Fleming’s Left-Hand Rule is used to determine the direction of force acting on a current-carrying conductor placed in a magnetic field. If the thumb, forefinger, and middle finger of the left hand are stretched mutually perpendicular to each other, then the forefinger represents the direction of the magnetic field, the middle finger represents the direction of current, and the thumb gives the direction of the force or motion of the conductor.

Also, Read

• Fleming’s Left and Right Hand Rules
• Magnetic Field due to Solenoid

Solved Problems

Question 1: A current of 1A flows in a wire of length 0.1cm in a magnetic field of 0.5T. Calculate the force acting on the wire when the wire makes an angle of (i) 90° (ii) 0° with respect to the magnetic field.   

Solution:  F = I L B \sin\theta

\text{(i) For } \theta = 90^\circ:

F = 1 \times 0.001 \times 0.5 \times \sin 90^\circ

F = 0.0005 \,\text{N}

\text{(ii) For } \theta = 0^\circ:

F = 1 \times 0.001 \times 0.5 \times \sin 0^\circ

F = 0 \,\text{N}

Question2: A current-carrying conductor of length 0.5cm with current 2A is placed at an angle of 30° in the magnetic field of 0.3T. Calculate the force acting on it. 

Solution:  Given

Length L = 0.5 cm = 0.005 m

Current I = 2 A

Magnetic field B = 0.3 T

Angle θ = 30^o

F = I L B \sin\theta

F = 2 \times 0.005 \times 0.3 \times \sin 30^\circ

F = 2 \times 0.005 \times 0.3 \times 0.5

F = 0.0015\,\text{N}

Question 3: Find the length of the current-carrying conductor with 3A current which is placed at 90° in the magnetic field of 0.5T with 0.3 N force acting on it.

Solution:  Given

Current I = 3 A

Magnetic field B = 0.5 T

Force F = 0.3 N

Angle θ = 90^o ⇒ sin⁡90^o = 1

F = I L B \sin\theta

0.3 = 3 \times L \times 0.5 \times \sin 90^\circ

0.3 = 1.5 \, L

L = \frac{0.3}{1.5} = 0.2\,\text{m}

Question 4: At what angle the current-carrying conductor of length 0.6cm with a current 2A is placed in the magnetic field of 0.2T with 0.24N force acting on it?

Solution:  Given:

Length L = 0.6 cm = 0.006 m

Current I = 2 A

Magnetic field B = 0.2 T

Force F = 0.0024 N

F = I L B \sin\theta

0.0024 = 2 \times 0.006 \times 0.2 \times \sin\theta

0.0024 = 0.0024 \, \sin\theta

\sin\theta = \frac{0.0024}{0.0024} = 1

\theta = 90^\circ

Unsolved Problems

Question 1: A wire of length 0.8 m carrying a current of 5 A is placed at an angle of 60° to a uniform magnetic field of 0.3 T. Calculate the force acting on the wire.

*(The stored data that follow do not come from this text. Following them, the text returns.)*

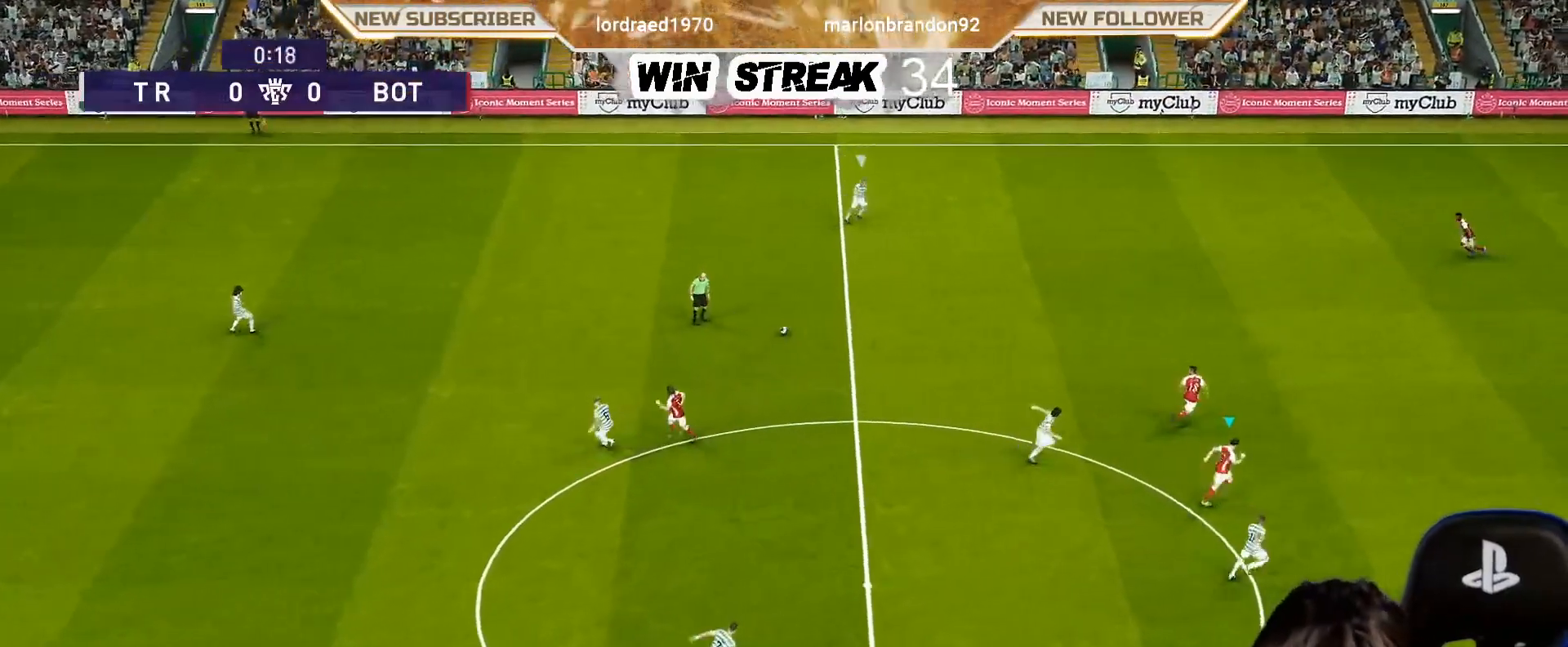
{"buttons": ["SQUARE", "R1"], "left_stick": "up-right", "right_stick": "center", "events": []}
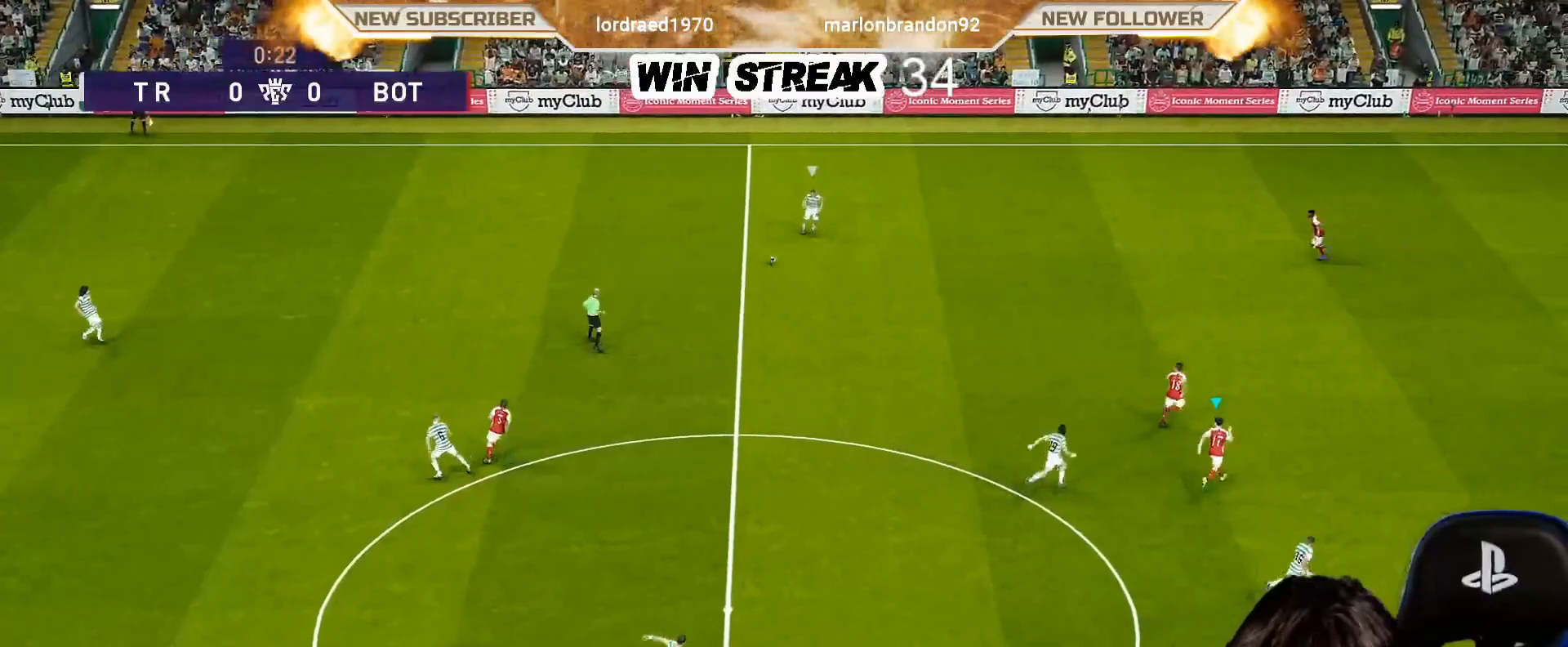
{"buttons": ["SQUARE"], "left_stick": "left", "right_stick": "center", "events": [[50, "left_stick", "up"], [167, "R1", "up"], [417, "left_stick", "left"]]}
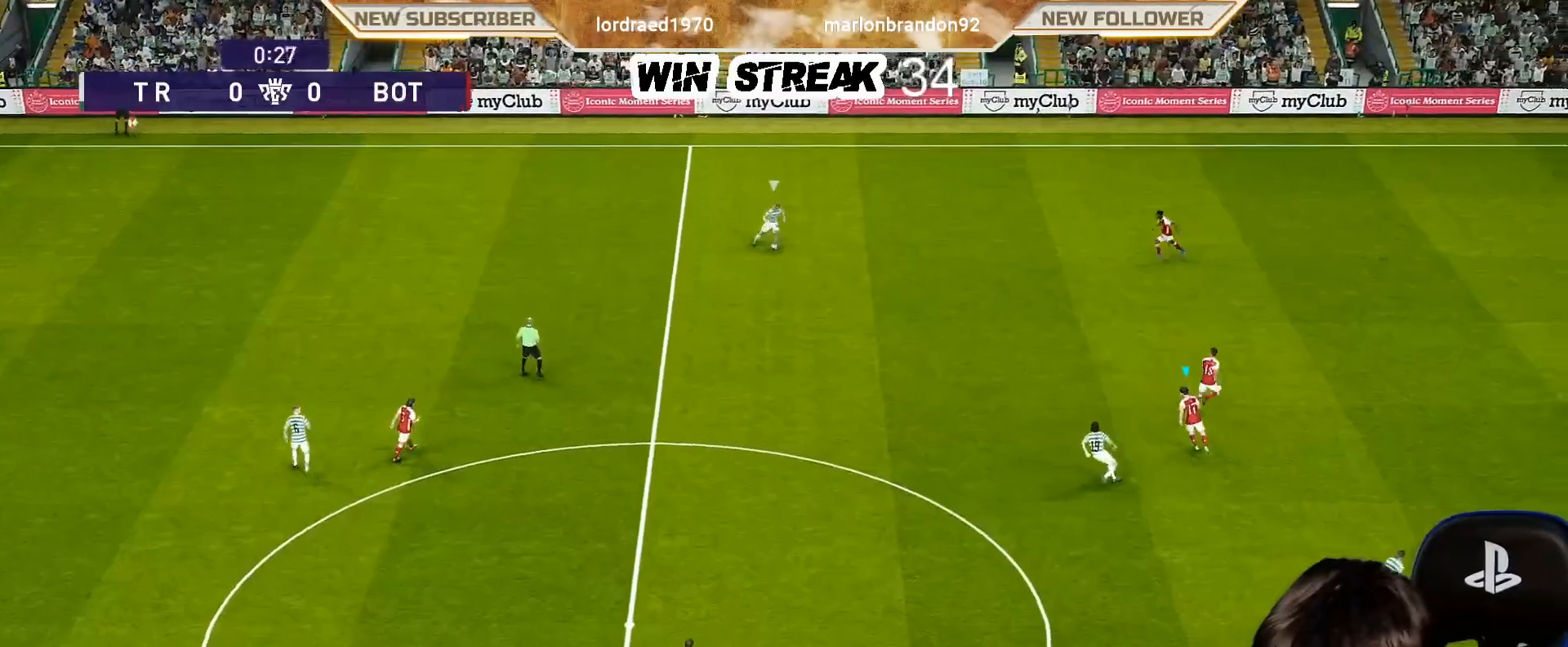
{"buttons": ["SQUARE", "R1"], "left_stick": "down", "right_stick": "center", "events": [[33, "R1", "down"], [267, "left_stick", "down-left"], [400, "left_stick", "down"]]}
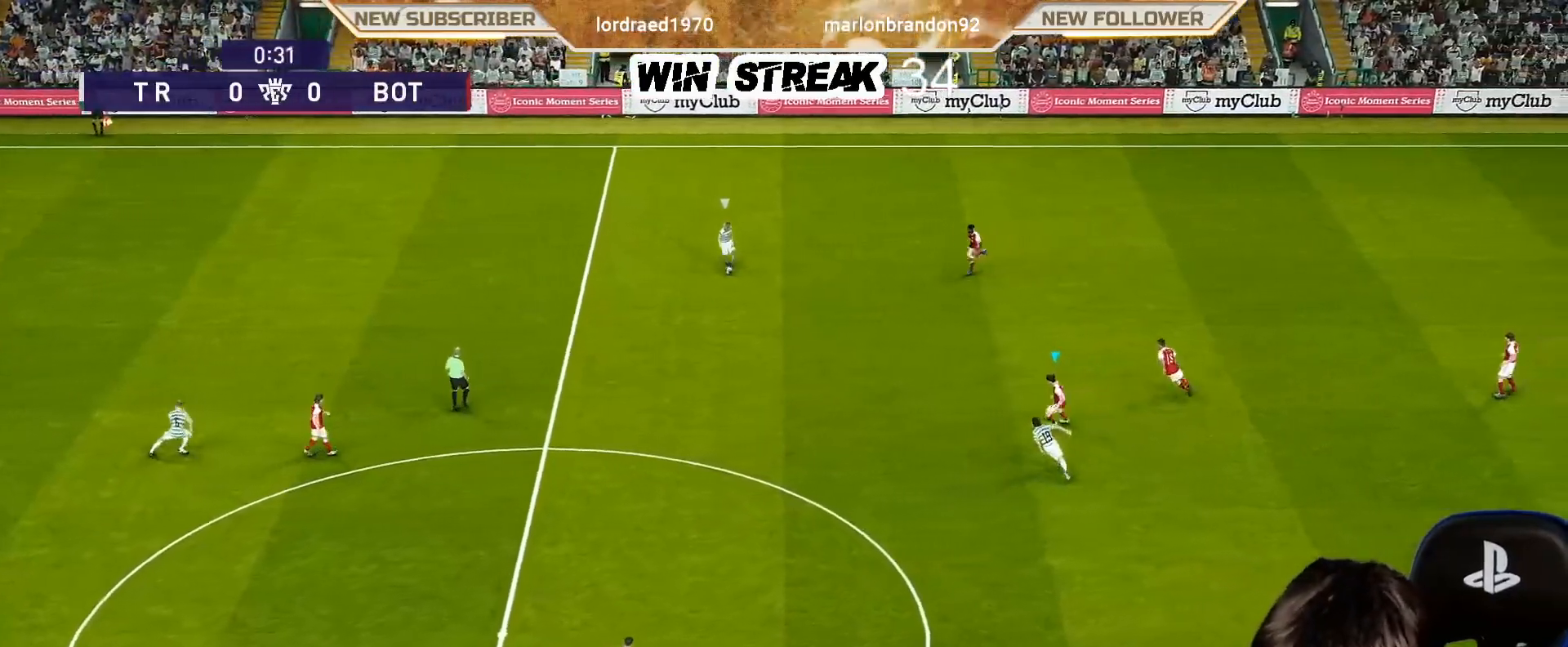
{"buttons": ["CROSS", "SQUARE", "R1"], "left_stick": "down-left", "right_stick": "center", "events": [[267, "left_stick", "down-left"], [450, "CROSS", "down"]]}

Question 2: A conductor of length 1 m carrying a current of 3 A is placed perpendicular to a uniform magnetic field. If the force on the conductor is 0.9 N, find the magnitude of the magnetic field.

Question 3: A current of 4 A flows through a conductor of length 0.5 m placed at 45° to a magnetic field of 0.6 T. Calculate the force experienced by the conductor.

Question 4: A conductor of length 0.2 m carries a current of 2 A and experiences a force of 0.12 N in a uniform magnetic field of 0.5 T. Find the angle between the conductor and the magnetic field.